1/3 of the EU budget – taxpayers’ money – is given for the subsidies in question. This policy forces farmers to intensify their production by using synthetic pesticides, fertilizers and excessive amounts of water. Agribusiness lobbies fiercely defend this system as it generates huge profits for them. It is they who spread the thesis that the removal of green measures will solve the problems of farmers, when in fact they think first of their own profit. Copa-Cogeca – the most powerful farming lobby in Europe – has been a vocal critic of Farm to Fork. It also puts the interests of industrial farmers ahead of small and medium-sized ones. They don’t hide it from there.

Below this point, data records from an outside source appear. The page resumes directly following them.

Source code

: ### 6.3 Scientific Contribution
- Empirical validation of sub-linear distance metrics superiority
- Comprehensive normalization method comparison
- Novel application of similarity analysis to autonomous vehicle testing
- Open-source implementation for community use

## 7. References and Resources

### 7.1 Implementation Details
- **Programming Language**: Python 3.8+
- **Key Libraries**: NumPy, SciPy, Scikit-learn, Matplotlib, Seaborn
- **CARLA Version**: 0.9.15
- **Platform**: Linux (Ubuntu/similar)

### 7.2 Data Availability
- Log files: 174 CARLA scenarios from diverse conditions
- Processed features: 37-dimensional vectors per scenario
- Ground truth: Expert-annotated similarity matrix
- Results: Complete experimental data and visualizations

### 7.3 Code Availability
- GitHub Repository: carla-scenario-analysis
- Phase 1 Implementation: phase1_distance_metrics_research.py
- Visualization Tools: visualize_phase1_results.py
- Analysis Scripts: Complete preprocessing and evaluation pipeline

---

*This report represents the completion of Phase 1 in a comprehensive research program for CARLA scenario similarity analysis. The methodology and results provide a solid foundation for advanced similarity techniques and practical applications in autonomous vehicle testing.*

Some time ago, in a conversation with Politico, Pekka Pessonen, the head of the organization, which defines itself as the “united voice” of farmers in the EU, said that although he wants to see how small farmers manage to survive, it is “not realistic.” , because “the market does not reward him”.

At the same time, on Thursday, the European Commission approved a Bulgarian scheme in the amount of approximately 61.3 million euros (120 million leva) to support farmers, producers of grain and oil crops, in the context of Russia’s war against Ukraine. The aid will be provided in the form of a limited amount of direct payments. It will be open to producers of wheat, barley, canola, corn and sunflower.

The scheme cannot exceed 280 thousand euros per recipient and can be granted until June 30 at the latest.